Canadian life insurer, Manulife Financial Corp. (MFC) reported first-quarter 2013 net income of approximately $536 million (C$540 million), declining from $1.2 billion (C$1.2 billion) in the last year quarter.
The quarter saw solid core earnings and strong investment gains. However, negative interest rate-related impacts were the partial offset.
Core earnings of Manulife of $614 million (C$619 million) were up 17.7% year over year.
It was primarily led by lower new business strain, lower amortization of deferred acquisition costs and lower expenses. However, unfavorable claims experience was a partial offset.
During the quarter under review, Manulife’s Insurance sales decreased 23% year over year to $614 million (C$619 million). Lower sales in Asia and Canada attributed to the decline.
Wealth sales for the first quarter were $12.3 billion (C$12.4 billion), up 43% year over year. The increase was due to more than 100% improvement in sales of Asia Division, along with 45% improvement in U.S. Division's sales.

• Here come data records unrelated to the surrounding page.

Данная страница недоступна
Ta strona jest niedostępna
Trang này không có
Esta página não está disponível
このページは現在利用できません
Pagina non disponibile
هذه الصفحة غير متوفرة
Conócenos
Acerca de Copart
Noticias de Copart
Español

For wealth products, premiums and deposits of $16.2 billion (C$16.3 billion) increased 42% year over year.
Insurance premiums and deposits increased 7% year over year to $5.9 billion (C$6 billion), reflecting strong growth in Asia, Canada and the U.S.
Manulife generated new business embedded value of $299 million (C$301 million), in line with the first quarter of 2012.
The company strengthened MLI’s MCCSR to 217%, up 6% over the prior quarter.
Funds under management reached another all-time record of $545 billion (C$555 billion) as of Mar 31, 2013, driven by positive net policyholder flow.
While StanCorp Financial Group Inc. (SFG) and Reinsurance Group of America Inc. (RGA) reported operating earnings ahead of the Zacks Consensus Estimate, Protective Life Corp.’s (PL) earnings fell short of the Zacks Consensus Estimate.
Manulife currently retains a Zacks Rank #3 (Hold).